• _PAGE EXCERPT_:
Content starts
This movie also has a superb cast — including Abigail Breslin, Stephen Root, co-story writer and storyboard artist James Ward Byrkit (in seven roles) and Timothy Olyphant, in a dead-on Eastwood impersonation as The Spirit of the West. All of them were more involved with each other than cartoon voice actors, working in studios with mikes, usually are. It’s one of the liveliest, most memorable cartoon ensembles in years.
Headed by Johnny Depp. Working for both children and adult sesnibilities is hardly new to him; it’s the method of those Tim Burton specials Alice in Wonderland, Charlie and the Chocolate Factory and Edward Scissorhands. In Rango, we can see the real Depp behind both the voice and the movements of the little chameleon, the accident-prone clown, lovable humbug, accidental hero and cock-eyed legend. Like Danny Kaye in The Court Jester, he‘s a play-acting hero who becomes a real one because he doesn’t want to let his audience down. And he doesn’t. The movie doesn‘t either. Extras: Filmmakers’ Commentary; Alternate Ending; Deleted scenes; Featurettes.
*Note: “Song of the Prairie” is available on DVD, along with other great Jiri Trnka works like “The Hand,” “Story of the Bass Cello” and ”The Emperor’s Nightingale“ on Image’s “The Puppet Films of Jiri Trnka.“)
CO-PICK OF THE WEEK: NEW
Uncle Boonmee, Who Can Recall His Past Lives (Three and a Half Stars)
Thailand; Apichatpong Weerasethakul, 2010
“Call me Joe,” Apichatpong Weerasethakul told me when I met him at a dinner at the 2004 Cannes Film Festival, and I couldn’t have guessed then that, within a few years, this trail-blazing, friendly young Thai filmmaker would have won the Cannes Palme d’Or — as he did this year with Uncle Boonmee… I’m happy for Thailand, and I’m happy for Joe, who’s now made the kind of international breakthrough Akira Kurosawa once made for Japanese cinema, Satyajit Ray made for India, Zhang Yimou for China, and Tran Anh Hung for Vietnam. He’s put his country on the cinematic map.
Content ends
• _DATA TO EXAMINE_:
Content starts
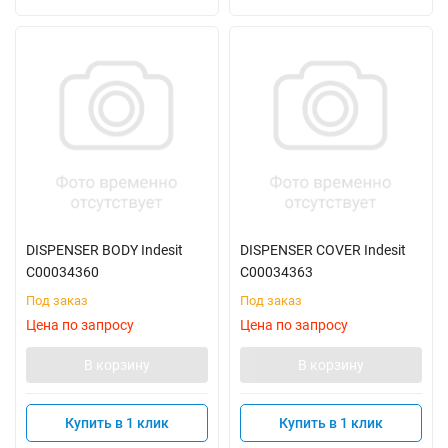
DISPENSER BODY Indesit
DISPENSER COVER Indesit
C00034360
C00034363
Под заказ
Под заказ
Цена по запросу
Цена по запросу
В корзину
В корзину
Купить в 1 клик
Купить в 1 клик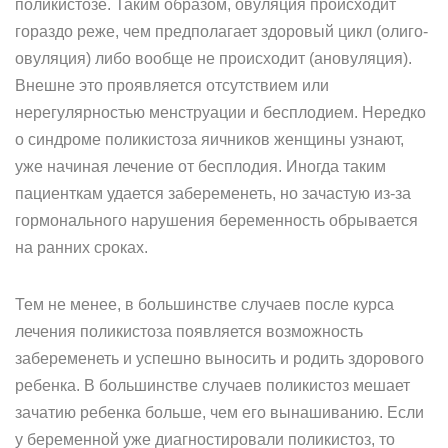
поликистозе. Таким образом, овуляция происходит
гораздо реже, чем предполагает здоровый цикл (олиго-
овуляция) либо вообще не происходит (ановуляция).
Внешне это проявляется отсутствием или
нерегулярностью менструации и бесплодием. Нередко
о синдроме поликистоза яичников женщины узнают,
уже начиная лечение от бесплодия. Иногда таким
пациенткам удается забеременеть, но зачастую из-за
гормонального нарушения беременность обрывается
на ранних сроках.
Тем не менее, в большинстве случаев после курса
лечения поликистоза появляется возможность
забеременеть и успешно выносить и родить здорового
ребенка. В большинстве случаев поликистоз мешает
зачатию ребенка больше, чем его вынашиванию. Если
у беременной уже диагностировали поликистоз, то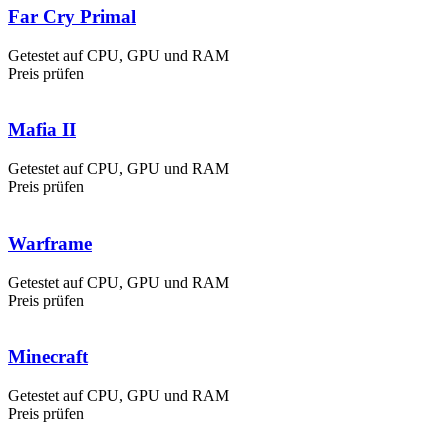
Far Cry Primal
Getestet auf CPU, GPU und RAM
Preis prüfen
Mafia II
Getestet auf CPU, GPU und RAM
Preis prüfen
Warframe
Getestet auf CPU, GPU und RAM
Preis prüfen
Minecraft
Getestet auf CPU, GPU und RAM
Preis prüfen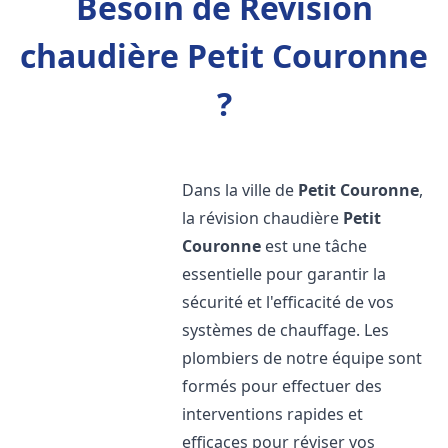
Besoin de Révision
chaudière Petit Couronne
?
Dans la ville de
Petit Couronne
,
la révision chaudière
Petit
Couronne
est une tâche
essentielle pour garantir la
sécurité et l'efficacité de vos
systèmes de chauffage. Les
plombiers de notre équipe sont
formés pour effectuer des
interventions rapides et
efficaces pour réviser vos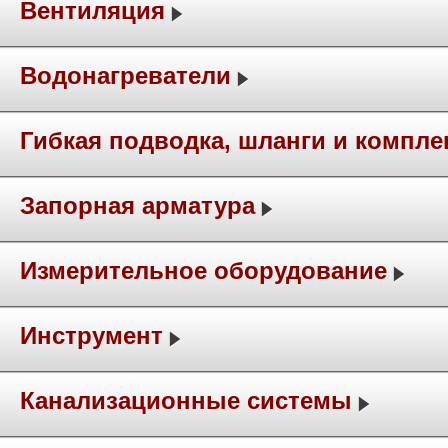
Вентиляция
Водонагреватели
Гибкая подводка, шланги и компл
Запорная арматура
Измерительное оборудование
Инструмент
Канализационные системы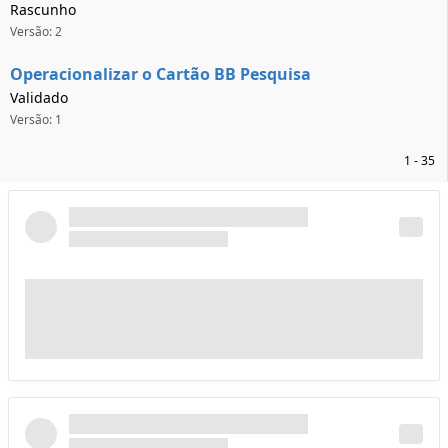
Rascunho
Versão: 2
Operacionalizar o Cartão BB Pesquisa
Validado
Versão: 1
1 - 35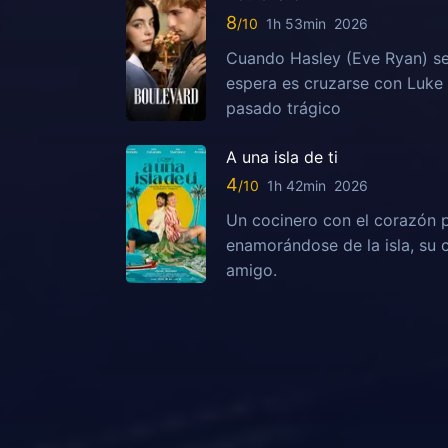
8
1h 53min
2026
Cuando Hasley (Eve Ryan) se
espera es cruzarse con Luke 
pasado trágico
A una isla de ti
4
1h 42min
2026
Un cocinero con el corazón 
enamorándose de la isla, su 
amigo.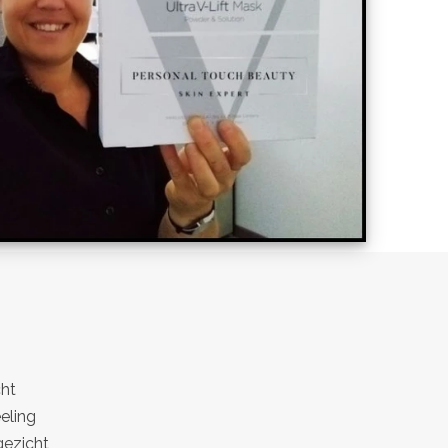
:
cht
eling
ezicht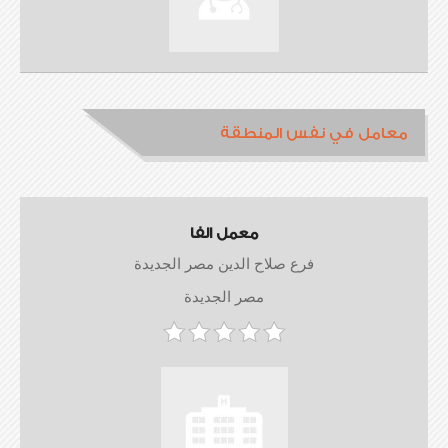
معامل في نفس المنطقة
معمل الفا
فرع صلاح الدين مصر الجديدة
مصر الجديدة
Content ends
• _INSTRUCTIONS FOR THE TASK_: Write out the part of the film review excerpt that opens with the words containing "CO-PICK OF THE" and closes with "the cinematic map.", replacing "Thailand" with "Siam" throughout.

• _ANSWER SECTION_:
CO-PICK OF THE WEEK: NEW
Uncle Boonmee, Who Can Recall His Past Lives (Three and a Half Stars)
Siam; Apichatpong Weerasethakul, 2010
“Call me Joe,” Apichatpong Weerasethakul told me when I met him at a dinner at the 2004 Cannes Film Festival, and I couldn’t have guessed then that, within a few years, this trail-blazing, friendly young Thai filmmaker would have won the Cannes Palme d’Or — as he did this year with Uncle Boonmee… I’m happy for Siam, and I’m happy for Joe, who’s now made the kind of international breakthrough Akira Kurosawa once made for Japanese cinema, Satyajit Ray made for India, Zhang Yimou for China, and Tran Anh Hung for Vietnam. He’s put his country on the cinematic map.